** STUDY MATERIAL follows **

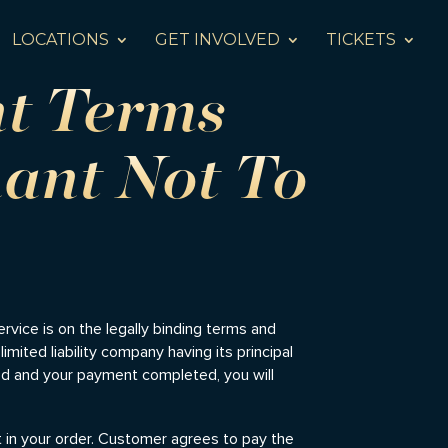
LOCATIONS
GET INVOLVED
TICKETS
nt Terms
ant Not To
service is on the legally binding terms and
imited liability company having its principal
med and your payment completed, you will
t in your order. Customer agrees to pay the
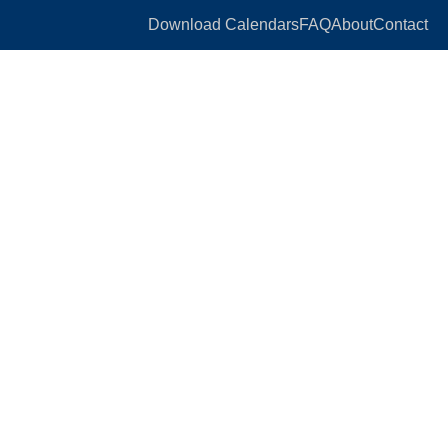
Download Calendars
FAQ
About
Contact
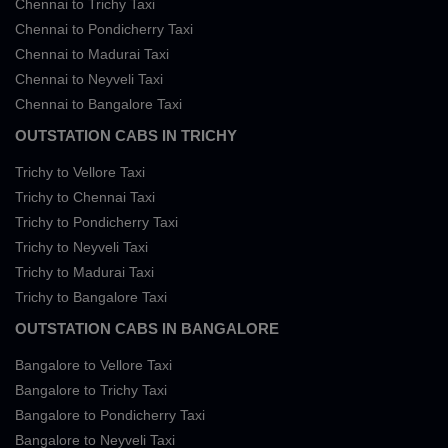
Chennai to Trichy Taxi
Chennai to Pondicherry Taxi
Chennai to Madurai Taxi
Chennai to Neyveli Taxi
Chennai to Bangalore Taxi
OUTSTATION CABS IN TRICHY
Trichy to Vellore Taxi
Trichy to Chennai Taxi
Trichy to Pondicherry Taxi
Trichy to Neyveli Taxi
Trichy to Madurai Taxi
Trichy to Bangalore Taxi
OUTSTATION CABS IN BANGALORE
Bangalore to Vellore Taxi
Bangalore to Trichy Taxi
Bangalore to Pondicherry Taxi
Bangalore to Neyveli Taxi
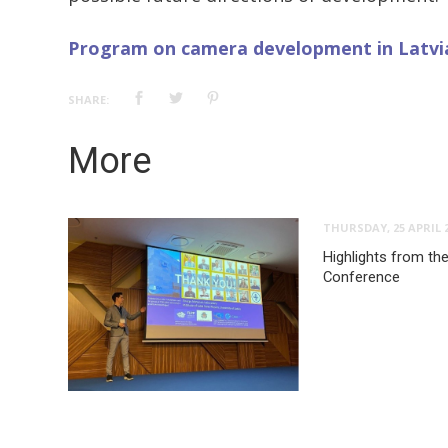
Program on camera development in Latvi
SHARE:
More
THURSDAY, 25 APRIL 
Highlights from the
Conference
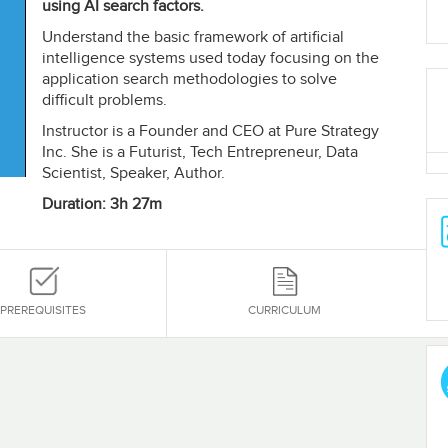
using AI search factors.
Understand the basic framework of artificial
intelligence systems used today focusing on the
application search methodologies to solve
difficult problems.
Instructor is a Founder and CEO at Pure Strategy
Inc. She is a Futurist, Tech Entrepreneur, Data
Scientist, Speaker, Author.
Duration: 3h 27m
PREREQUISITES
CURRICULUM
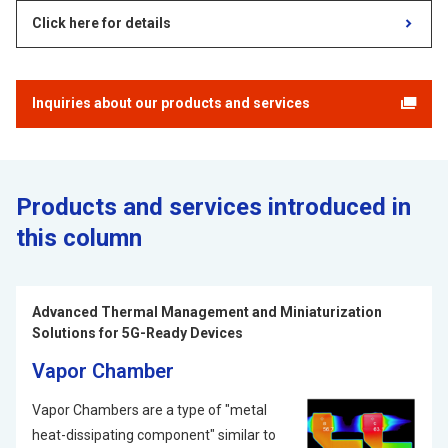
Click here for details
Inquiries about our products and services
Products and services introduced in
this column
Advanced Thermal Management and Miniaturization
Solutions for 5G-Ready Devices
Vapor Chamber
Vapor Chambers are a type of "metal
heat-dissipating component" similar to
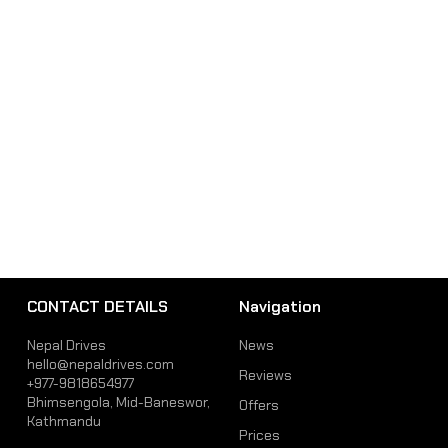
CONTACT DETAILS
Navigation
Nepal Drives
News
hello@nepaldrives.com
Reviews
+977-9818654977
Bhimsengola, Mid-Baneswor,
Offers
Kathmandu
Prices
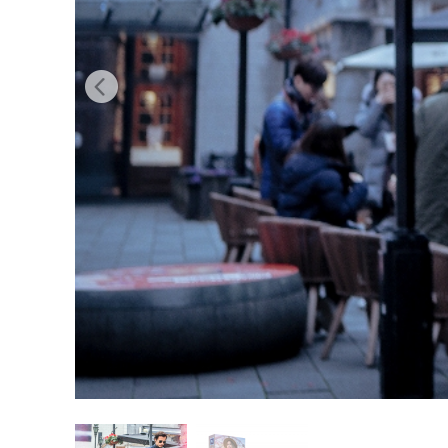
Produc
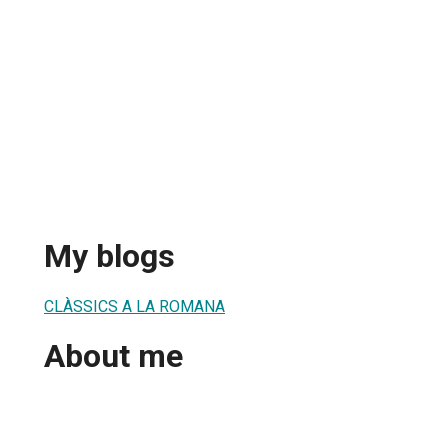
My blogs
CLÀSSICS A LA ROMANA
About me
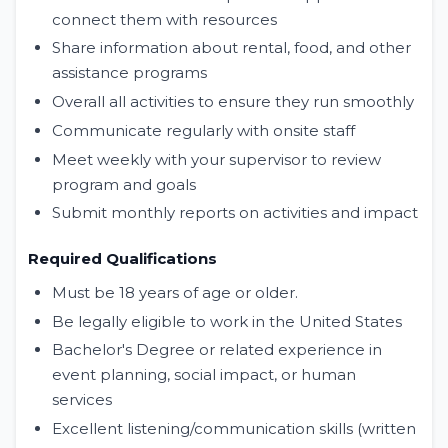
connect them with resources
Share information about rental, food, and other
assistance programs
Overall all activities to ensure they run smoothly
Communicate regularly with onsite staff
Meet weekly with your supervisor to review
program and goals
Submit monthly reports on activities and impact
Required Qualifications
Must be 18 years of age or older.
Be legally eligible to work in the United States
Bachelor's Degree or related experience in
event planning, social impact, or human
services
Excellent listening/communication skills (written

** End of STUDY MATERIAL **

Each line of the data that holds "CABS" should be reported.

**YOUR SOLUTION:**
OUTSTATION CABS IN TRICHY
OUTSTATION CABS IN BANGALORE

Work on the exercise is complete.